Child counselling offers invaluable insight into your child’s social, emotional, and mental health. If your child has been feeling low for a long time now, you can bring him or her to our team of experienced, registered psychologists. For some people, feelings of sadness go away in some days, but it is alarming if any of your loved ones are experiencing problems in getting on with their lives. Don’t let the idea of bringing your child to our psychologists scare you. Gary J. Meiers, Ph.D., Jo Ann Hammond-Meiers, Ph.D. and Associates have been in practice since 1991. We provide therapy to help children cope with a range of issues such as behavioural problems, anxiety issues, depression, emotional regulation, and getting along within the family.
To help you better understand our child counselling process, here are few frequently asked questions and answers:
Q: How Do I Know My Child Needs Professional Help?
A: It is difficult to identify the issues your child might be facing. Children might struggle with friendship problems or stress from school. Conflicting situations in families also hit children hard. Therapy or counselling will open up communication with your child and help you understand the reasons for their difficult or challenging behaviour.
The reasons are mostly connected to issues at home or school, such as divorce, bereavement, emotional stress or learning difficulties. As a parent, you need to believe your gut or intuition while deciding whether or not you need to take the first step towards professional help. You can make a decision based on the following criteria:
The problematic behaviour is not typical of your child’s age and development. For instance, a two-year-old might bite, but a six-year-old is not supposed to.

◆ Material shown ◆
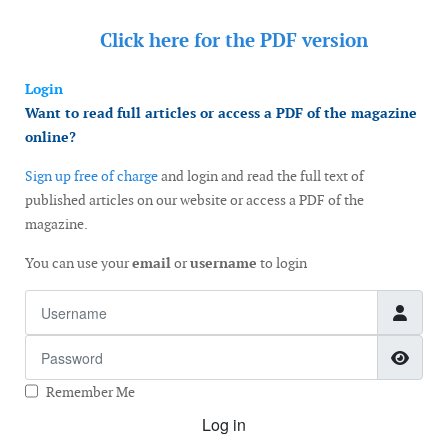
Click here for the
PDF version
Login
Want to read full articles or access a PDF of the magazine
online?
Sign up free of charge
and login and read the full text of
published articles on our website or access a PDF of the
magazine.
You can use your
email
or
username
to login
Username
Password
Show
Remember Me
Log in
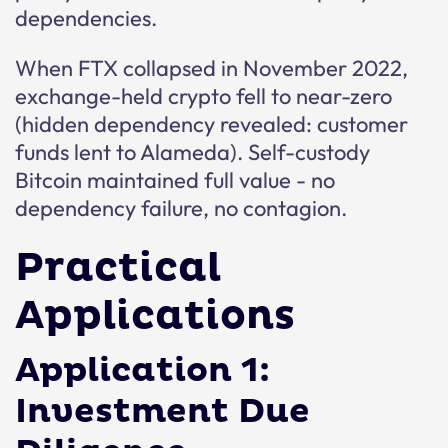
dependencies.
When FTX collapsed in November 2022,
exchange-held crypto fell to near-zero
(hidden dependency revealed: customer
funds lent to Alameda). Self-custody
Bitcoin maintained full value - no
dependency failure, no contagion.
Practical
Applications
Application 1:
Investment Due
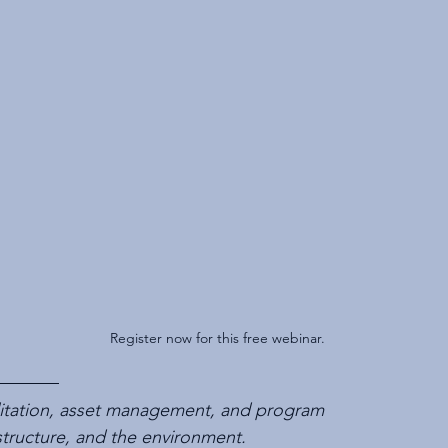
Register now for this free webinar.
cilitation, asset management, and program 
astructure, and the environment. 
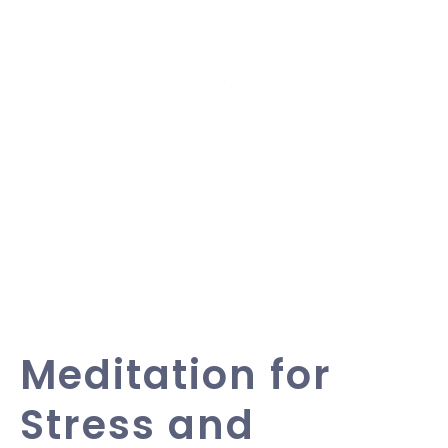
Meditation for
Stress and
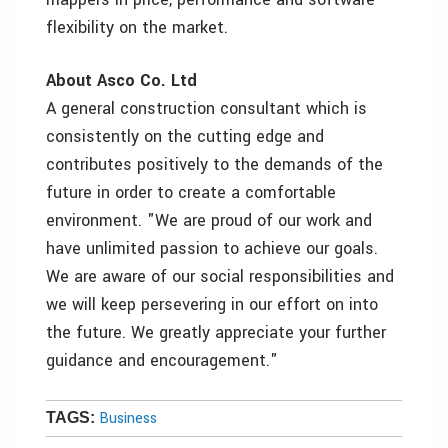
flexibility on the market.
About Asco Co. Ltd
A general construction consultant which is
consistently on the cutting edge and
contributes positively to the demands of the
future in order to create a comfortable
environment. "We are proud of our work and
have unlimited passion to achieve our goals.
We are aware of our social responsibilities and
we will keep persevering in our effort on into
the future. We greatly appreciate your further
guidance and encouragement."
Business
TAGS:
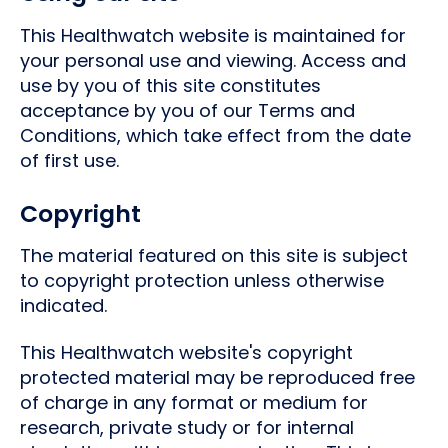
This Healthwatch website is maintained for
your personal use and viewing. Access and
use by you of this site constitutes
acceptance by you of our Terms and
Conditions, which take effect from the date
of first use.
Copyright
The material featured on this site is subject
to copyright protection unless otherwise
indicated.
This Healthwatch website's copyright
protected material may be reproduced free
of charge in any format or medium for
research, private study or for internal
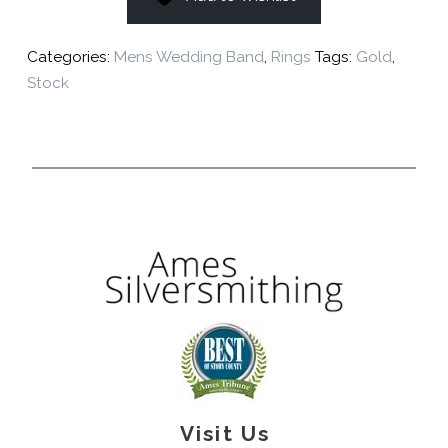
Categories:
Mens Wedding Band
,
Rings
Tags:
Gold
,
Stock
Visit Us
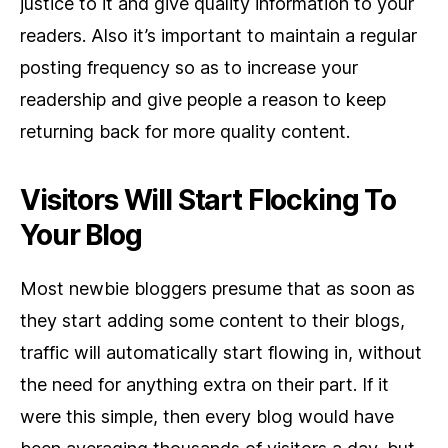
justice to it and give quality information to your
readers. Also it’s important to maintain a regular
posting frequency so as to increase your
readership and give people a reason to keep
returning back for more quality content.
Visitors Will Start Flocking To
Your Blog
Most newbie bloggers presume that as soon as
they start adding some content to their blogs,
traffic will automatically start flowing in, without
the need for anything extra on their part. If it
were this simple, then every blog would have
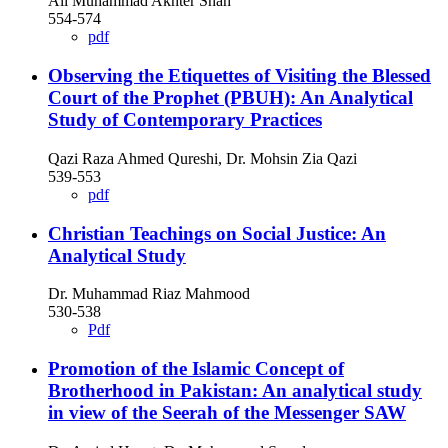
Ali Muhammad Akhter Shah
554-574
pdf
Observing the Etiquettes of Visiting the Blessed
Court of the Prophet (PBUH): An Analytical
Study of Contemporary Practices
Qazi Raza Ahmed Qureshi, Dr. Mohsin Zia Qazi
539-553
pdf
Christian Teachings on Social Justice: An
Analytical Study
Dr. Muhammad Riaz Mahmood
530-538
Pdf
Promotion of the Islamic Concept of
Brotherhood in Pakistan: An analytical study
in view of the Seerah of the Messenger SAW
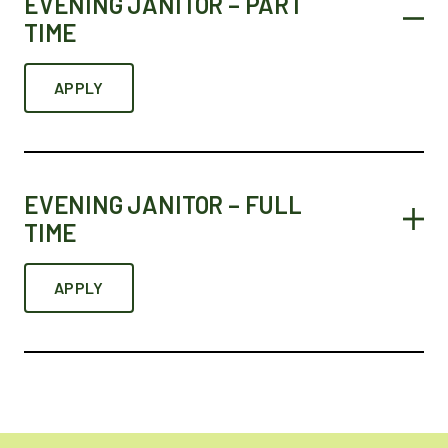
EVENING JANITOR – PART
TIME
APPLY
EVENING JANITOR – FULL
TIME
APPLY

◆ Aim of the exercise ◆
Reproduce the child counselling text in full, word for word. The data here is separate material and is unrelated to the child counselling text.

◆ Exercise response ◆
Child counselling offers invaluable insight into your child’s social, emotional, and mental health. If your child has been feeling low for a long time now, you can bring him or her to our team of experienced, registered psychologists. For some people, feelings of sadness go away in some days, but it is alarming if any of your loved ones are experiencing problems in getting on with their lives. Don’t let the idea of bringing your child to our psychologists scare you. Gary J. Meiers, Ph.D., Jo Ann Hammond-Meiers, Ph.D. and Associates have been in practice since 1991. We provide therapy to help children cope with a range of issues such as behavioural problems, anxiety issues, depression, emotional regulation, and getting along within the family.
To help you better understand our child counselling process, here are few frequently asked questions and answers:
Q: How Do I Know My Child Needs Professional Help?
A: It is difficult to identify the issues your child might be facing. Children might struggle with friendship problems or stress from school. Conflicting situations in families also hit children hard. Therapy or counselling will open up communication with your child and help you understand the reasons for their difficult or challenging behaviour.
The reasons are mostly connected to issues at home or school, such as divorce, bereavement, emotional stress or learning difficulties. As a parent, you need to believe your gut or intuition while deciding whether or not you need to take the first step towards professional help. You can make a decision based on the following criteria:
The problematic behaviour is not typical of your child’s age and development. For instance, a two-year-old might bite, but a six-year-old is not supposed to.